Wang, Xia, Guo, Qingjie
Energy & Fuels 2016 v.30 no.4 pp. 3281-3288
adsorption, carbon dioxide, climate, coal, greenhouse gas emissions, hydrochloric acid, industrial applications, models, power plants, silica gel, sorbents, temperature, water vapor
The climate deterioration problem mainly caused by excessive CO₂ emission from coal-fired power plants has led to heightened concerns, and the reduction of the separation cost of CO₂ is essential to realize the industrial application of adsorption technology. The activated char was obtained by passing water vapor through a reactor while pyrolyzing coal at 650 °C, which was further pore-expanded using HCl. Then, the pore-expanded activated char was impregnated with tetraethylenepentamine (TEPA) for the preparation of amine-modified solid sorbents for CO₂ capture. The effects of the HCl concentration, coal type, adsorption temperature, and activation time of water vapor on CO₂ adsorption were investigated in a fixed-bed reactor, and the regenerability, kinetics, and deactivation rate during the adsorption process for sorbents were also studied.
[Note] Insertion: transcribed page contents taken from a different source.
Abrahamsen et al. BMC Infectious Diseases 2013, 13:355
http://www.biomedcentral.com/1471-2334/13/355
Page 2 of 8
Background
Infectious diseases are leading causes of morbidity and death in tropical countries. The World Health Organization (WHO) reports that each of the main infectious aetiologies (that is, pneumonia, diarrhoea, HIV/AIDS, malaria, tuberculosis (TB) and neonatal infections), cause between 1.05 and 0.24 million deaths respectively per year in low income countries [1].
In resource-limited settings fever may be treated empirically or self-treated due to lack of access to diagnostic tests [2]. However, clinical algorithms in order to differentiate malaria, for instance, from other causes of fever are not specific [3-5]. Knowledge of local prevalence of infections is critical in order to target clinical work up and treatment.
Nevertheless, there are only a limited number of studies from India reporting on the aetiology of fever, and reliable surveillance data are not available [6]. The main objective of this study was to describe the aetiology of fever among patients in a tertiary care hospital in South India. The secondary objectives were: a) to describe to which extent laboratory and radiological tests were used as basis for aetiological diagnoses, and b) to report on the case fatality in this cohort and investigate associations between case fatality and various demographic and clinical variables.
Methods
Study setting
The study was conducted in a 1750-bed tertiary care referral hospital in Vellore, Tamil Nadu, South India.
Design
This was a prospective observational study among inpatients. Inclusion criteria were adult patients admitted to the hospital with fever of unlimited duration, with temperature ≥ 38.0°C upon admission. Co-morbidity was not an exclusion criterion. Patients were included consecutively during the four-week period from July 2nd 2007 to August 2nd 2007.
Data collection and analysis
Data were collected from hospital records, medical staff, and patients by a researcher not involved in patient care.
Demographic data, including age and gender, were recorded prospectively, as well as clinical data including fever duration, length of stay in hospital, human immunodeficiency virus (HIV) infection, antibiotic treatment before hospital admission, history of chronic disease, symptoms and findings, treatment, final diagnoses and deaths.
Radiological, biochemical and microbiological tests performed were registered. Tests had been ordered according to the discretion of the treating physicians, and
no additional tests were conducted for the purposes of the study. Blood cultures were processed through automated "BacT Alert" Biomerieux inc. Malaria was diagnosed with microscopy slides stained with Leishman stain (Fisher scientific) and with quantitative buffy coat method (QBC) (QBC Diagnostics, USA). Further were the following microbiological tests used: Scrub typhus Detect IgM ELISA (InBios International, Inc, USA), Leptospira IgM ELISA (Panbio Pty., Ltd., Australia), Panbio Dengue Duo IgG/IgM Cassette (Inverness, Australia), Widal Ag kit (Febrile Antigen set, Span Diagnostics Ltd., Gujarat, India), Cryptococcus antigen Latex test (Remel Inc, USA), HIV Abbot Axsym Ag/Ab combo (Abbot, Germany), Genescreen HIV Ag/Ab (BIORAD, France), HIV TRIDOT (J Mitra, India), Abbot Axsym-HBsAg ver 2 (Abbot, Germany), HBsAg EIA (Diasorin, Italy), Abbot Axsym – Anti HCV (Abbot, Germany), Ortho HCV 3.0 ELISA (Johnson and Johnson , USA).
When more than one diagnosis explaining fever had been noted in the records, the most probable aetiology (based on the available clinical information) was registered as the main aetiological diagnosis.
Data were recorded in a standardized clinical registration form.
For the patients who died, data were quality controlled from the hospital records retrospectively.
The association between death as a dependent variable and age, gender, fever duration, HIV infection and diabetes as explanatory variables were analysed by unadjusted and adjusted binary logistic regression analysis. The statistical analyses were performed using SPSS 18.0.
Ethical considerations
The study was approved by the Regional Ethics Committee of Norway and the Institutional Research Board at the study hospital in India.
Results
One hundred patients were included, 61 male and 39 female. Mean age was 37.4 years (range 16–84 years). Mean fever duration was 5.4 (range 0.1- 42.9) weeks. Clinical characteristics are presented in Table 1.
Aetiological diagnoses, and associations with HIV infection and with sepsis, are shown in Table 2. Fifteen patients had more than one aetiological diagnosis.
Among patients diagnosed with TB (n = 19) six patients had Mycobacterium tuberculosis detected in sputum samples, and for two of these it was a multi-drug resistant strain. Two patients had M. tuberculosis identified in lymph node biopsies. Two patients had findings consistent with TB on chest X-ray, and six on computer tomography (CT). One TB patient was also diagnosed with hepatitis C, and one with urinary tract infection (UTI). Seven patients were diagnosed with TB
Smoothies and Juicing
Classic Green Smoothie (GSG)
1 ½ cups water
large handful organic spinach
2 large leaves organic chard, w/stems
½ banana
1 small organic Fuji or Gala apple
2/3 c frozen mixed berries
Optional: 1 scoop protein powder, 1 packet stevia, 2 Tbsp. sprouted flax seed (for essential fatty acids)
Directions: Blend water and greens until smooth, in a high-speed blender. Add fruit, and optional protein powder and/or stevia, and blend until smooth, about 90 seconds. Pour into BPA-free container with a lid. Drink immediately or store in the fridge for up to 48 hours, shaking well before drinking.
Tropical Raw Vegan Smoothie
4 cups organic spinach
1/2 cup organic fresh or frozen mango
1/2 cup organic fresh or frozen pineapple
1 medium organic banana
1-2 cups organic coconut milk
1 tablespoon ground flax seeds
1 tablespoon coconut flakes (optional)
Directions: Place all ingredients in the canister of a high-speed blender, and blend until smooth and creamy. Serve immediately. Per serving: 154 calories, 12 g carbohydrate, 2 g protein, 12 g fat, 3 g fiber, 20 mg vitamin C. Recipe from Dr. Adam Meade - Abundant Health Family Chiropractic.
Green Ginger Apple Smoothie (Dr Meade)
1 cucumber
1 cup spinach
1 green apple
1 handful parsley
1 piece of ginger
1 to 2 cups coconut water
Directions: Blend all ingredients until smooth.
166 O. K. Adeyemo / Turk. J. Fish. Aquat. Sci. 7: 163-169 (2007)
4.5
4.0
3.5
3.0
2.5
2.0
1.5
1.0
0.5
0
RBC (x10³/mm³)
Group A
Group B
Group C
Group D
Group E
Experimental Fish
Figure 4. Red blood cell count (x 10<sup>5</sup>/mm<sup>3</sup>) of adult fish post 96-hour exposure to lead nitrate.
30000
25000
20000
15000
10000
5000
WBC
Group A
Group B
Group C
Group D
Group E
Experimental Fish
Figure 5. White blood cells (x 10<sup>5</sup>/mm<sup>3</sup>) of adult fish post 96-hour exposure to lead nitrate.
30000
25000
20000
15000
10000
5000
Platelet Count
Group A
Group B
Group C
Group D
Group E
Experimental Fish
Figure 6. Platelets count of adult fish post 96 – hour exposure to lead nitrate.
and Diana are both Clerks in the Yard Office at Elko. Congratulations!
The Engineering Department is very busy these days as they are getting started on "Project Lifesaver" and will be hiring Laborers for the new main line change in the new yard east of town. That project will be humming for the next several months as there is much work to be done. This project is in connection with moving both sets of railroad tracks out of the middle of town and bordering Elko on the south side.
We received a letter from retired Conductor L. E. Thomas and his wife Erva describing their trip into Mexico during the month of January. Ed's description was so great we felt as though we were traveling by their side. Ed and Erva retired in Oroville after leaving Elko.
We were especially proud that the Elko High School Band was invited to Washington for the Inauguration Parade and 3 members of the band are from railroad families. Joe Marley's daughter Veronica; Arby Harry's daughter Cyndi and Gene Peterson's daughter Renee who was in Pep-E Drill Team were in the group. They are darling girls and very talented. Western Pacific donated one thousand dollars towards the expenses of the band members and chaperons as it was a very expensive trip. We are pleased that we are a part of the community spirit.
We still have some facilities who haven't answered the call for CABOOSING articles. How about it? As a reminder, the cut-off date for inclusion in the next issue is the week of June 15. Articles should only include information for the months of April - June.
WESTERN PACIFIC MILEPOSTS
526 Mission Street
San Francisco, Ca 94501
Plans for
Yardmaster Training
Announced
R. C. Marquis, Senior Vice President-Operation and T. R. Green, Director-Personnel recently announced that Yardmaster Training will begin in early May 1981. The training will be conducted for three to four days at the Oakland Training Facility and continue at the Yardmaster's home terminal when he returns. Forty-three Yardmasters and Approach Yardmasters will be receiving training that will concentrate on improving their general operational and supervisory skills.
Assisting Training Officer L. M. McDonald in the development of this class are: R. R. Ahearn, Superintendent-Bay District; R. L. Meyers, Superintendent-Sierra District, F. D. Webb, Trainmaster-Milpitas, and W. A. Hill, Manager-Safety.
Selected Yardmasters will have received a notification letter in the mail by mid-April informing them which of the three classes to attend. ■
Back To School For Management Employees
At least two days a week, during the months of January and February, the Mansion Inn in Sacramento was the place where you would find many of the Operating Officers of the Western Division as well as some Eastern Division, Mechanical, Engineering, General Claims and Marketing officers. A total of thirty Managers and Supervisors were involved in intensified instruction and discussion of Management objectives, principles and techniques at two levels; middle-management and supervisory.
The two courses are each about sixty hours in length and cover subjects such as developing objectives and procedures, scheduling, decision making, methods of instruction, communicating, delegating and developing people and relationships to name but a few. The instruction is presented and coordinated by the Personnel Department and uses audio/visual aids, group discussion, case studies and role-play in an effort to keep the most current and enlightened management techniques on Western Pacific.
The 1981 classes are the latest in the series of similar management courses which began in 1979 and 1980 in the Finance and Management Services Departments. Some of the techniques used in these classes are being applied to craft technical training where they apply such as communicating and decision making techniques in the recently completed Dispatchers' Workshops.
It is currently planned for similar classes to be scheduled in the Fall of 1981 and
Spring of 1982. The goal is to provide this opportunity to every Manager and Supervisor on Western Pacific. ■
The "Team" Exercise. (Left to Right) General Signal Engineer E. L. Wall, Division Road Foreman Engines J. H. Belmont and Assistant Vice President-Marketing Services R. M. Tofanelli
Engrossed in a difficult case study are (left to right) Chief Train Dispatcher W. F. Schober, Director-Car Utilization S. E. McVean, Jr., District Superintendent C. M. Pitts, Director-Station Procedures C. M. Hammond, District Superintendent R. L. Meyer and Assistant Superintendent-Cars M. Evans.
The saturated adsorption capacity of 3.38 mmol/g was obtained for 10 wt % TEPA-modified Ordos coal activated char (PE6-E120-TEPA10%) at 60 °C. After 10 adsorption–desorption cycles, the adsorption capacity for PE6-E120-TEPA10% was 3.19 mmol/g, which was a drop of 5.6%. The experimental breakthrough curve for PE6-E120-TEPA10% was well-fitted by the Avrami–Erofeyev deactivation model, the deactivation rate of which was significantly slower than that of TEPA-modified MCM-41 and silica gel (Gel). At the initial breakthrough adsorption stage, the CO₂ adsorption rate for PE6-E120-TEPA10% was rapid and then the rate significantly decreased; the external diffusion adsorption was the rate-controlling step. PE6-E120-TEPA10% not only realized effective CO₂ capture from coal-fired power plants but also reduced the CO₂ separation cost.